GM denies Spyker claims in $3B Saab lawsuit
Tue, 02 Oct 2012Reuters reports General Motors has dismissed claims by Spyker outlined in a $3 billion lawsuit. Spyker alleged GM deliberately bankrupted Saab by preventing a deal with Chinese investor Zhejiang Youngman Lotus. GM, meanwhile, filed a response with the U.S. District Court for the Eastern District of Michigan saying that as the former owner of Saab, GM had the legal right to approve the deal with Youngman. But Spyker's lawsuit claimed GM's refusal to approve the deal with Youngman stemmed from the fact that the American automaker didn't want to create a competitor in China.
GM has said the issue stemmed more from the fact that it would stop licensing its technology to Saab or stop building vehicles for the manufacturer in the event it was bought by Youngman.

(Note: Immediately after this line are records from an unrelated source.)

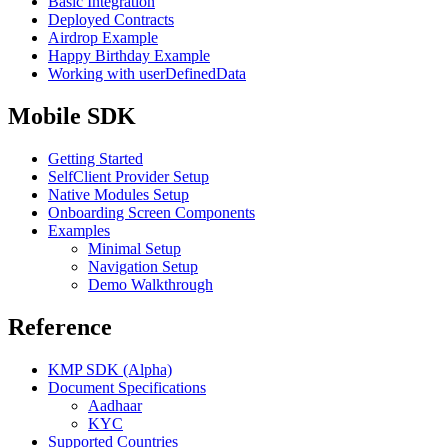
Basic Integration
Deployed Contracts
Airdrop Example
Happy Birthday Example
Working with userDefinedData
Mobile SDK
Getting Started
SelfClient Provider Setup
Native Modules Setup
Onboarding Screen Components
Examples
Minimal Setup
Navigation Setup
Demo Walkthrough
Reference
KMP SDK (Alpha)
Document Specifications
Aadhaar
KYC
Supported Countries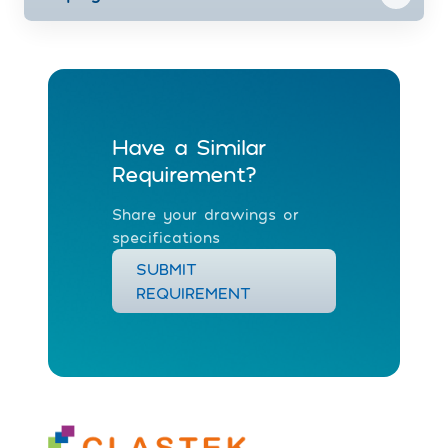
Have a Similar
Requirement?
Share your drawings or
specifications
SUBMIT
REQUIREMENT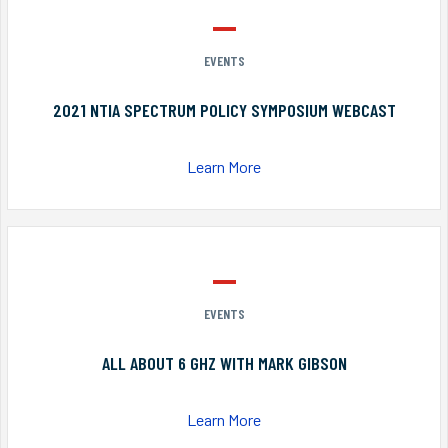
EVENTS
2021 NTIA SPECTRUM POLICY SYMPOSIUM WEBCAST
Learn More
EVENTS
ALL ABOUT 6 GHZ WITH MARK GIBSON
Learn More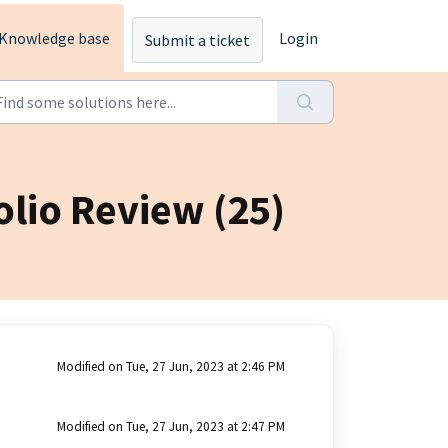
Knowledge base
Login
Submit a ticket
olio Review (25)
Modified on Tue, 27 Jun, 2023 at 2:46 PM
Modified on Tue, 27 Jun, 2023 at 2:47 PM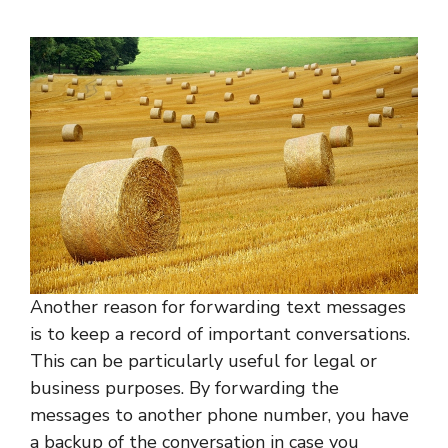
Another reason for forwarding text messages
is to keep a record of important conversations.
This can be particularly useful for legal or
business purposes. By forwarding the
messages to another phone number, you have
a backup of the conversation in case you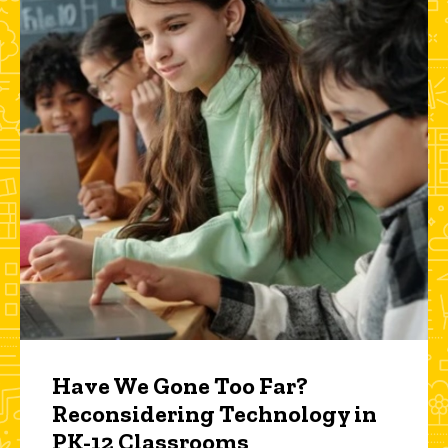
Have We Gone Too Far?
Reconsidering Technology in
PK-12 Classrooms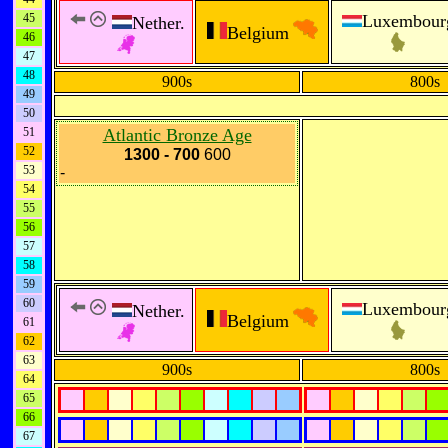
45
Luxembour
Nether.
Belgium
46
47
48
900s
800s
49
50
51
Atlantic Bronze Age
52
1300 - 700
600
53
-
54
55
56
57
58
59
60
Luxembour
Nether.
Belgium
61
62
63
900s
800s
64
65
66
67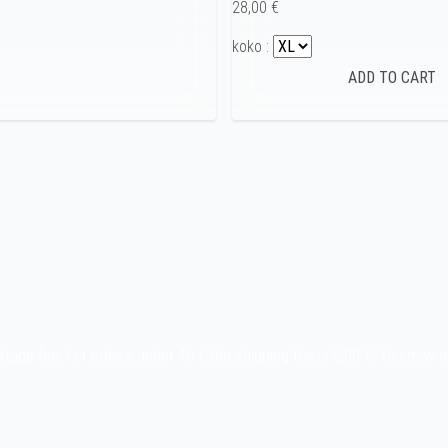
28,00 €
koko :
stage fee. For orders under 40 € the shipping fee is 5,00 €. You may 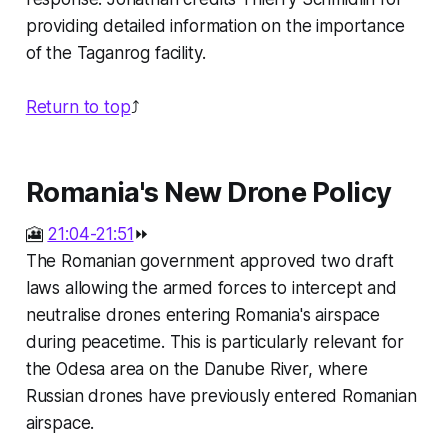
providing detailed information on the importance
of the Taganrog facility.
Return to top
⤴️
Romania's New Drone Policy
🎦
21:04-21:51
⏩
The Romanian government approved two draft
laws allowing the armed forces to intercept and
neutralise drones entering Romania's airspace
during peacetime. This is particularly relevant for
the Odesa area on the Danube River, where
Russian drones have previously entered Romanian
airspace.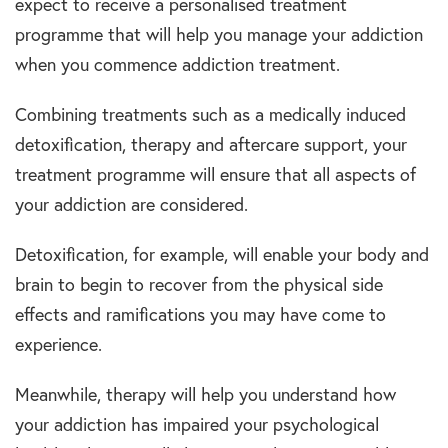
expect to receive a personalised treatment
programme that will help you manage your addiction
when you commence addiction treatment.
Combining treatments such as a medically induced
detoxification, therapy and aftercare support, your
treatment programme will ensure that all aspects of
your addiction are considered.
Detoxification, for example, will enable your body and
brain to begin to recover from the physical side
effects and ramifications you may have come to
experience.
Meanwhile, therapy will help you understand how
your addiction has impaired your psychological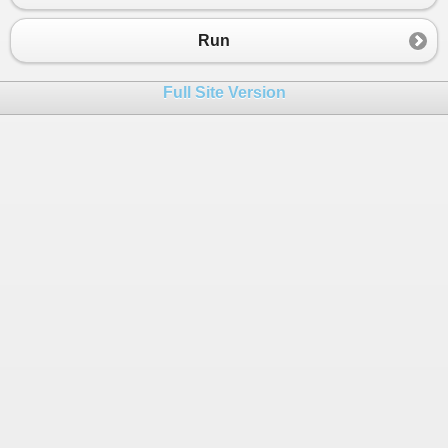
23
}
24
}
Run
25
26
foreach
(
var
num
in
arr
)
Full Site Version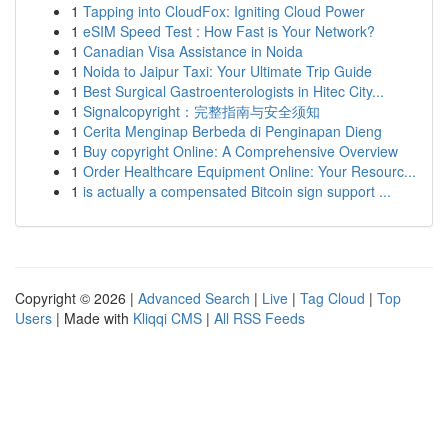
1
Tapping into CloudFox: Igniting Cloud Power
1
eSIM Speed Test : How Fast is Your Network?
1
Canadian Visa Assistance in Noida
1
Noida to Jaipur Taxi: Your Ultimate Trip Guide
1
Best Surgical Gastroenterologists in Hitec City...
1
Signalcopyright：完整指南与安全须知
1
Cerita Menginap Berbeda di Penginapan Dieng
1
Buy copyright Online: A Comprehensive Overview
1
Order Healthcare Equipment Online: Your Resourc...
1
is actually a compensated Bitcoin sign support ...
Copyright © 2026 |
Advanced Search
|
Live
|
Tag Cloud
|
Top
Users
| Made with
Kliqqi CMS
|
All RSS Feeds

Since Saab built its own platform that didn't use any GM tech, Spyker says that argument is meritless.
The lawsuit has Spyker seeking $3 billion in compensatory damages, though that number could swell with interest, punitive damages and legal fees, as well. Victor Muller, Spyker chief executive, has said the lawsuit is being funded by an anonymous third party. That party will share in any settlement. Youngman has refused to comment on whether or not it's footing the legal bill.